The apparently short-lived controversy stemmed from the belief by Ms. McDowell and others, that the movie glamorized Belfort and his associates. Ms. McDowell potently describes her personal experience with this story; how her father, a Belfort associate, ruined many lives, and very nearly ruined hers. The defense is that the movie does not in fact glamorize the Belfort world. The excess is pornographic, the perversion, on both the sexual and basic human level, is, well... see the movie if you want. With a director like Scorsese, there is a lot of energy, and with an actor like DiCaprio there is obvious sex appeal. But this is a guy who we see getting sodomized by a dominatrix, who we see crawling down stairs when unable to walk, and who we see very nearly kill his own daughter in a drug-addled haze. There is some obvious glamour in extreme wealth and I think it is important that this movie shows it, but I find it hard to argue that it glamorizes anything,

As an artistic piece, I think it is too long and gets redundant, but that's up to you. As a social artifact, I think it is doing exactly what it should; telling an important story with a point of view, which then allows us to consider and argue the merits of the subject.

If I were going to devote some time to getting indignant about the message of a current major motion picture, it would not be focused on The Wolf. It would be focused on the movie that AdWeek said is changing the way movies are marketed. For if Jordan Belfort was guilty of taking mediocre stock issues and ramming them down our unsuspecting throats until we cave, what, dear God, is Paramount doing with Ron Burgundy and Anchorman 2?

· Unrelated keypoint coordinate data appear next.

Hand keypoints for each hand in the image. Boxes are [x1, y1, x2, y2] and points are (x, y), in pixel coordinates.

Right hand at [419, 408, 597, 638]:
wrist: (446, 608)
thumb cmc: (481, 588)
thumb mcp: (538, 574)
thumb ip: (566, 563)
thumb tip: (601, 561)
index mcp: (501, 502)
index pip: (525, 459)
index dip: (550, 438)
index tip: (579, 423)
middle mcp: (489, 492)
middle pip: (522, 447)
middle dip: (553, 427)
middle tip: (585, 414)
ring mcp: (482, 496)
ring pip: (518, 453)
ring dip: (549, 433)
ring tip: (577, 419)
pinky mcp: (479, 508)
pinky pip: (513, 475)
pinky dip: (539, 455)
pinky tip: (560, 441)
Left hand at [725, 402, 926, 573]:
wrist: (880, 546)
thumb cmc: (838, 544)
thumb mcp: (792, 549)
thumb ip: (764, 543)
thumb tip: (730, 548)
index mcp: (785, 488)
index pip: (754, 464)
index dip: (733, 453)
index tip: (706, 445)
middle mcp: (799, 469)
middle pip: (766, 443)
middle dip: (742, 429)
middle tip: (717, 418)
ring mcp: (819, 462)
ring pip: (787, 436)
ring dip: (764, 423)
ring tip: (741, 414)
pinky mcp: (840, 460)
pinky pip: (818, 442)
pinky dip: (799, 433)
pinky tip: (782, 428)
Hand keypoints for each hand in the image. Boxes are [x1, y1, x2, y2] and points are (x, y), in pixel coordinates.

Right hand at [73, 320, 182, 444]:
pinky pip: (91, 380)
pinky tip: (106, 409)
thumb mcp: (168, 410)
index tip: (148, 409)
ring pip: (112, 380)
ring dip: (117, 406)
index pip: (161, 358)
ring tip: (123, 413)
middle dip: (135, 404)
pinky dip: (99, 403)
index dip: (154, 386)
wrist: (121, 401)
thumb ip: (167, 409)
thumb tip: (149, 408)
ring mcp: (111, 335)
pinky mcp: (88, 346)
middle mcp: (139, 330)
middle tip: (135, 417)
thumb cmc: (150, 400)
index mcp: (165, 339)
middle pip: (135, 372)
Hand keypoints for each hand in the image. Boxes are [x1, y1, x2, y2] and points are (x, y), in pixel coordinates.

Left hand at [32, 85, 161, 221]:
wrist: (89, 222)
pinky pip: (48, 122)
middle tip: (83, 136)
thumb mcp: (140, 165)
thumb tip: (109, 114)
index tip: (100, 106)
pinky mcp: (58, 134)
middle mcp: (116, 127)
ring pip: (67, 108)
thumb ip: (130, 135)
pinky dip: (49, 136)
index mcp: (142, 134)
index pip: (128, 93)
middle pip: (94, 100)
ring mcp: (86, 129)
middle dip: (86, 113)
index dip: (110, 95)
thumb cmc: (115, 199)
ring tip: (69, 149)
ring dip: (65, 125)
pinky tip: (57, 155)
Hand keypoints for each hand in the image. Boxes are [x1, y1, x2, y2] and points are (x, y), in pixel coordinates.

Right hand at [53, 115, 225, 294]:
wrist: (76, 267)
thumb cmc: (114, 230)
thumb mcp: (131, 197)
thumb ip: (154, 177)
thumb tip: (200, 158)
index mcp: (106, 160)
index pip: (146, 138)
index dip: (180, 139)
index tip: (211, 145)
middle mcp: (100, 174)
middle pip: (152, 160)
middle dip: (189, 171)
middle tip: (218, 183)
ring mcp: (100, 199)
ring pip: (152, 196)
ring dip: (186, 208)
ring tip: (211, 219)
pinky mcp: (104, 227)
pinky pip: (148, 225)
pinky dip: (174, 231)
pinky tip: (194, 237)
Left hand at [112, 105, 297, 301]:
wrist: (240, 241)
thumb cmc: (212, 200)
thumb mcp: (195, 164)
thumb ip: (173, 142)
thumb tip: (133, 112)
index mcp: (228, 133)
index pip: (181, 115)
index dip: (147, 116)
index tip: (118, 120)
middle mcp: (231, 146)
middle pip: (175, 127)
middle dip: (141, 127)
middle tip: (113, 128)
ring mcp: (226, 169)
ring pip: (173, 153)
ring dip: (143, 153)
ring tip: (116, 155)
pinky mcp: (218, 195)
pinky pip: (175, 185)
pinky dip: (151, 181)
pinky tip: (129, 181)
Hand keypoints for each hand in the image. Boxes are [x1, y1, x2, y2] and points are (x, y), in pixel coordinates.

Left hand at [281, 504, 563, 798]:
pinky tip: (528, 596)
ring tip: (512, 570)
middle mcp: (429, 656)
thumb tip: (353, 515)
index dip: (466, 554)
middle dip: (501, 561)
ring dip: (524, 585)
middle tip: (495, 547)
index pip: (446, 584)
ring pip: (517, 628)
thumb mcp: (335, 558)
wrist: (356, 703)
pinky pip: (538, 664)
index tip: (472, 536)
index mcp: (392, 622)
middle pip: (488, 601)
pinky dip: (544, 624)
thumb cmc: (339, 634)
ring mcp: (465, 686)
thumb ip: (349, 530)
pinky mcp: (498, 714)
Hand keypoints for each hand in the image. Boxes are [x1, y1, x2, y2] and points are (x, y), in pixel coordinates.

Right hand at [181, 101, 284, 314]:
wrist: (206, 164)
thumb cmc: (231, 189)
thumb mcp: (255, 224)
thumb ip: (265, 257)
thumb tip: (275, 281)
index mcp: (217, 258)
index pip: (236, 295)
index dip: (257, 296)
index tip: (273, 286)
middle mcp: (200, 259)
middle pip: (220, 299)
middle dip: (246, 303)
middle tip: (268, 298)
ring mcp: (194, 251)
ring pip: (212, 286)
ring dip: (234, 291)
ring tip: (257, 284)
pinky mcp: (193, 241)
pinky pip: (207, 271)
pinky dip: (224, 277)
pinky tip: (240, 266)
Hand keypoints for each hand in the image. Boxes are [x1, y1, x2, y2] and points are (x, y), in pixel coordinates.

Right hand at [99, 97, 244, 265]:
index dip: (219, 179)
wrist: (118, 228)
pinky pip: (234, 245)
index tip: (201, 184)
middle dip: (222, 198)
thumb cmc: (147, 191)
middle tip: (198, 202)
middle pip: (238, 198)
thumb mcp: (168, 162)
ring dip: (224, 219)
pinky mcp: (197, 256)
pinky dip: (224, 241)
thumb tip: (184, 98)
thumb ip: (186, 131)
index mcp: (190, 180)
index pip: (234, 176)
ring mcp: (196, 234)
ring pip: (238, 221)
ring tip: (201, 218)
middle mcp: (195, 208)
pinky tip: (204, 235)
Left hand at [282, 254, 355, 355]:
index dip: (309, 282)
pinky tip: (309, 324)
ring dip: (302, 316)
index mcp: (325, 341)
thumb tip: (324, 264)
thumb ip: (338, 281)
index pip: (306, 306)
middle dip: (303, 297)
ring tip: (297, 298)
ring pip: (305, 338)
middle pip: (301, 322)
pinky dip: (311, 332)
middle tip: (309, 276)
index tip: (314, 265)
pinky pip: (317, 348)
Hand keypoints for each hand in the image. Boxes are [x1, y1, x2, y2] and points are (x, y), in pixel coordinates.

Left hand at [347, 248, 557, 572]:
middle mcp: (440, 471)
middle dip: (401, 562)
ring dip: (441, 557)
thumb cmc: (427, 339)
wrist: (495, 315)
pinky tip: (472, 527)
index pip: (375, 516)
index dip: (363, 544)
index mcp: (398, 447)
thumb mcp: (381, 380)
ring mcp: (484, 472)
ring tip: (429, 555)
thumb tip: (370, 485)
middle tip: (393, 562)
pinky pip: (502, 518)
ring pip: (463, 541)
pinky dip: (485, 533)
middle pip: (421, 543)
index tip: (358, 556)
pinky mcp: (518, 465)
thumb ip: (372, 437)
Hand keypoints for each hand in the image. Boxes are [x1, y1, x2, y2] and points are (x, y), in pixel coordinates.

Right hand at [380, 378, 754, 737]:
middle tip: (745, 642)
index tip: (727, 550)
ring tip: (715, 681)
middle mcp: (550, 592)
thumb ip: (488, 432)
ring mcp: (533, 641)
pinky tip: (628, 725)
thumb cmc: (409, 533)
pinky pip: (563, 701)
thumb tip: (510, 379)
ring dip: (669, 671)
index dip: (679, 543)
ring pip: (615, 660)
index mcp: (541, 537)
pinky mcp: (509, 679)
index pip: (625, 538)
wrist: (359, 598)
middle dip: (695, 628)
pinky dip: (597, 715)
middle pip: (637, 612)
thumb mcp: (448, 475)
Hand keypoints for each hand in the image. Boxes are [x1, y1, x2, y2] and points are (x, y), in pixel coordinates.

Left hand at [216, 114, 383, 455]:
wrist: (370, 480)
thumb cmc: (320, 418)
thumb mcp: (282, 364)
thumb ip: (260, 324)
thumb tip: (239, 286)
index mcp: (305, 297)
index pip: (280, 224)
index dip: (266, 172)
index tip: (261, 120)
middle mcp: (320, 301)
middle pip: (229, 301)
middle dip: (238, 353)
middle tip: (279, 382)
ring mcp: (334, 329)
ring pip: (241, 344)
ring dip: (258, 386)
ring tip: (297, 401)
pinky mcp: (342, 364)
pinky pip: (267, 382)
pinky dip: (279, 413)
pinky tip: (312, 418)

The fact that the Will Ferrell character has turned our local television channels into 24/7 home shopping networks devoted to selling the Dodge Durango is mildly annoying but not groundbreaking. The fact that he, along with his news team, have appeared on pretty much every single talk show in the first, second, and third world, simply makes me turn off those talk shows that much faster. And the fact that Paramount and Tumblr appear to have conspired to make sure not a mouse click goes by without finding some reference to the movie, may indeed just be modern marketing at its most aggressive. But are we crossing lines when websites like MSN, Yahoo, and yes, The Huffington Post, feature advertisements for the movie prominently on their homepages? Or when the Newseum in Washington features a large, well-publicized Anchorman exhibit? And what to make of CNN, whose news personalities filmed spots in which they spoke about the fictional newsman Ron Burgundy?

Maybe it's just all good clean fun. Just 21st century marketing. Just another example of what passes for news these days and what passes for entertainment. I imagine if I liked the movie better I'd be chuckling right along with everyone at Ron Burgundy riding a tandem bike with Daft Punk. To me, the movie consisted of an excellent premise and some very funny moments (mostly featuring Steve Carell and Kristen Wiig), along with a lot of very flat jokes, an unfathomable and boring third quarter about Ron's blindness and a shark, and a climax which unapologetically ripped off the first movie in a longer and less fresh way. It's not a bad movie. It's just that there are a lot of better ones out there.

Jordan Belfort couldn't make a crappy stock have value. He could just keep talking until you believed him. Paramount is still talking and nobody seems to mind. After all, it's not a crime. I just kind of wish they'd all shut up already.